Não importa o que fazem. Um deve despertar o interesse e a curiosidade do outro
por seus gestos, pelas palavras, pela simpatia, enfim, por uma atração genuína
que venha a nascer entre eles. Não devem ser usados apêndices ou notas de
rodapé na conversa, como profissões, níveis de riqueza ou realizações. Serão
apenas um homem e uma mulher e um rito de sedução baseado apenas nos pequenos
detalhes, no mover de lábios, nos olhares furtivos e reveladores, na distância
calculada das atitudes, no carinho espontâneo, no jeito como movem as mãos ou
como sorriem. Mas, como regra, será permitido falar do livro que os uniu e seu
respectivo autor. Conversam então sobre
Philip Roth, de sua capacidade para explorar os conflitos que advêm dos
relacionamentos, tendo como pano de fundo o judaísmo e a história americana.
No
fundo, ao falar de Philip Roth, eles falam deles mesmos. Então descobrimos que
ele não é casado, mas não sabemos se o foi algum dia. E ela também não vive
mais as agruras e delícias do sagrado matrimônio.
Um
casal maduro, experiente e dono do próprio nariz. É assim que eles devem
aparecer nesta história.
Eles
conversam, sorriem e agora parecem mais íntimos, bebendo com tranquilidade,
cada um, sua xícara de café, sendo que ele mordisca um crepe de banana, pois
havia saído cedo de casa e estava com fome.
Agora
seus olhares se cruzam com mais frequência, e está claro que surgiu um
interesse entre eles. Há um certo erotismo na maneira como ele estuda os lábios
dela, enquanto ela discorre com conhecimento de causa e curiosidade quase
juvenil sobre as delícias de se ler um romance de Philip Roth. “Qualquer um
deles”, ela disse.
Ela
começou a notar as mãos dele, grandes e fortes. Num pequeno gesto de timidez,
desviou o olhar para um ponto qualquer ao imaginar aquelas mãos segurando-a
firme pelos quadris.
Havia
neste ponto uma certa eletricidade no ar, os fluídos amorosos começando a agir
em favor daquele casal.
Vamos
aqui quebrar uma pequena regra do que fora estabelecido. Permitiremos que se
fale um pouco da intimidade de cada um. Assim ficamos sabendo que ela tem uma
filha que mora nos Estados Unidos, e que acaba de dar-lhe seu primeiro neto,
que só conhecia pela internet, mas por quem já “estava muito apaixonada”. Em
uma semana iria visitar a filha e conhecer de perto o netinho americano.
E
ele? Ele tinha um filho e uma filha. Ele morava na Espanha e ela, no Canadá.

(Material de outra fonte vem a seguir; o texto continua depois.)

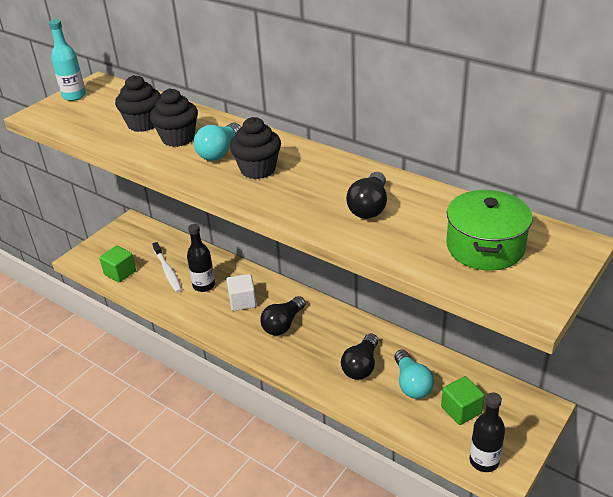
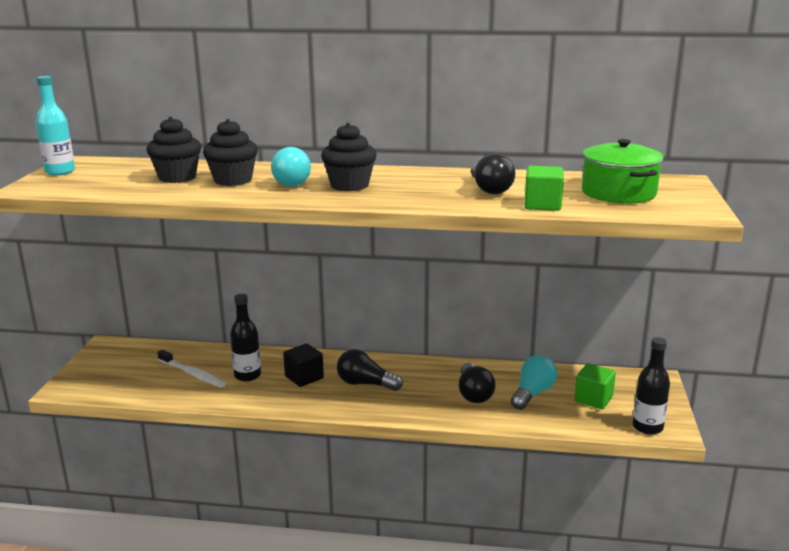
camera: 30 degrees left, 15 degrees down
(120, 273) = (133, 388): green cube -> green cube (542, 205)
(242, 301) = (304, 377): white cube -> black cube
(283, 324) = (365, 384): black light bulb -> black light bulb turned 105 degrees clockwise
(411, 384) = (532, 393): turquoise light bulb -> turquoise light bulb turned 105 degrees counterclockwise

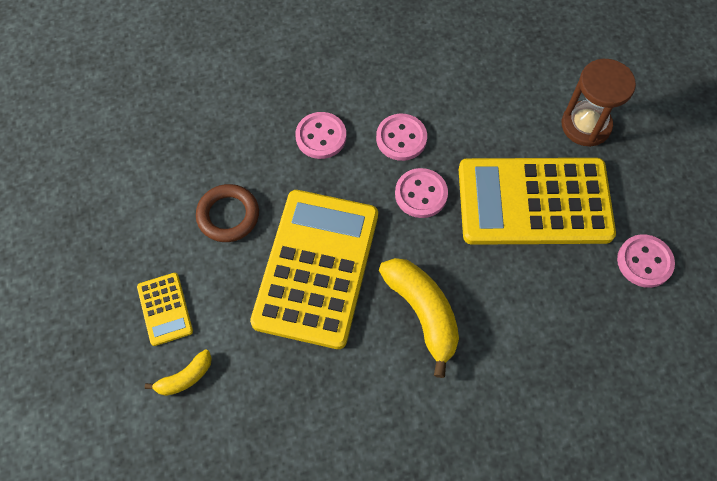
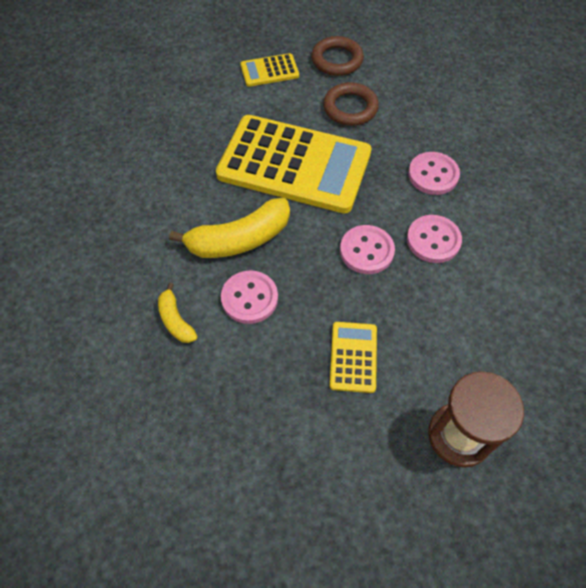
camera: 95 degrees right, 5 degrees down
(147, 233) = (337, 60): none -> brown ring
(185, 377) = (212, 82): yellow banana -> yellow banana (176, 320)
(534, 202) = (353, 357): yellow calculator -> yellow calculator, size x0.43
(644, 262) = (268, 465): pink button -> pink button (249, 298)

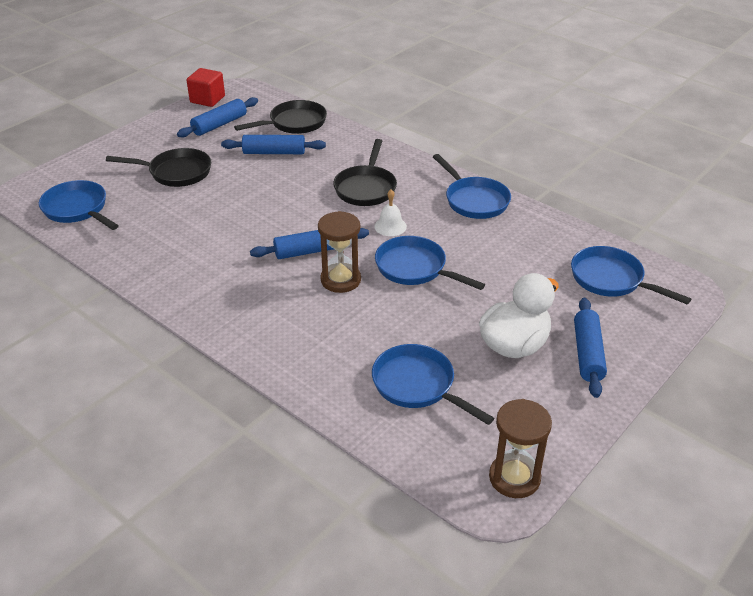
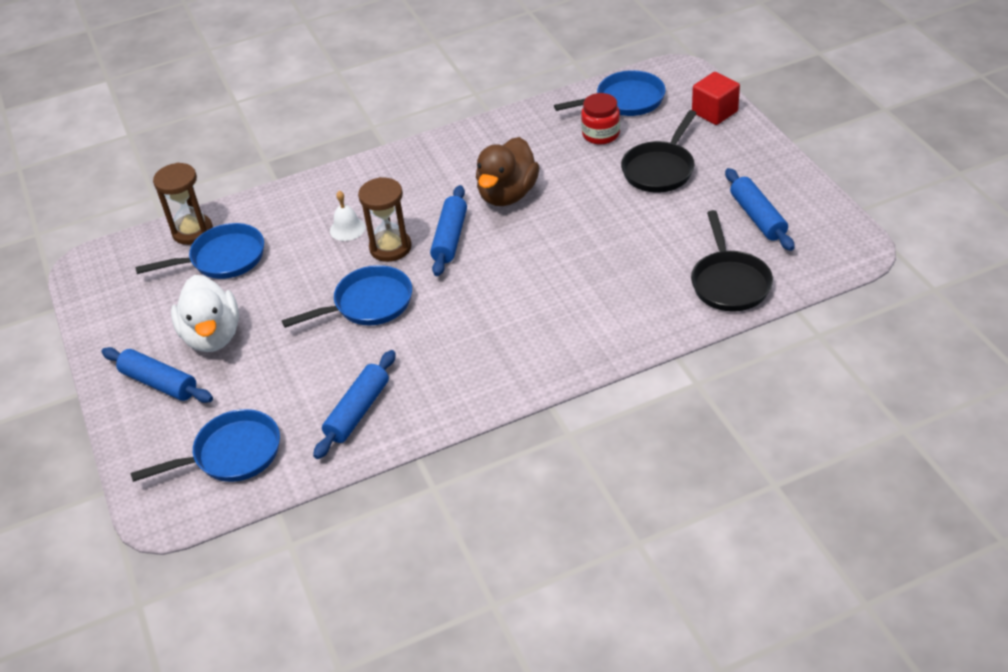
camera: 120 degrees right, 5 degrees up
(134, 210) = (601, 134): none -> red jar
(207, 99) = (835, 217): red cube -> red cube (714, 112)
(238, 237) = (507, 194): none -> brown duck
(274, 152) = (662, 250): blue rolling pin -> blue rolling pin (357, 411)
(366, 188) = (537, 308): black pan -> none
(390, 226) = (450, 307): white bell -> white bell (347, 229)
(474, 200) = (451, 395): blue pan -> none
(514, 478) = (93, 282): brown hourglass -> brown hourglass (192, 231)

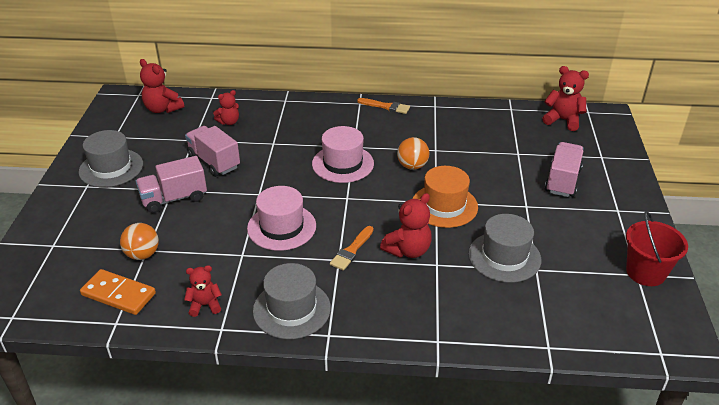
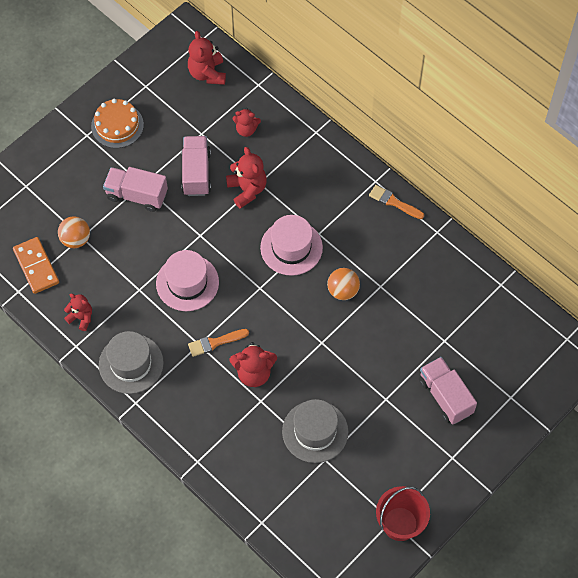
camera: 40 degrees right, 25 degrees up
(111, 168) = (117, 125): grey hat -> orange cake
(386, 106) = (394, 202): orange brush -> orange brush turned 150 degrees clockwise
(444, 206) = (324, 351): orange hat -> none
(562, 181) = (445, 396): pink truck -> pink truck turned 90 degrees counterclockwise
(563, 120) = (531, 332): red teddy bear -> red teddy bear (247, 189)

Bons filhos, bem sucedidos, mas que ainda não haviam lhe dado um neto, ocasião
que ele aguardava com “uma paixão antecipada”.
O
café está delicioso e o colóquio, muito agradável. Podemos afirmar que há agora
uma “química” entre aqueles dois, estabeleceu-se um estado de confiança tal que
o passo seguinte soa natural, dadas as circunstâncias. São um homem e uma
mulher beirando os 50 anos. Já deixaram para trás as convenções e os joguetes
que podem turvar uma relação. Há um homem e uma mulher e a atração mútua entre
ambos.
Terminaram
o café, ela pagou pelo livro e os dois deixaram a livraria.
Seguiram
em seus respectivos carros para o apartamento dela e a história acaba aqui. O
que aconteceu em seguida não nos é dado revelar, pois é um território restrito
a esses dois amantes. Um homem encontrou uma mulher, e isso é tudo.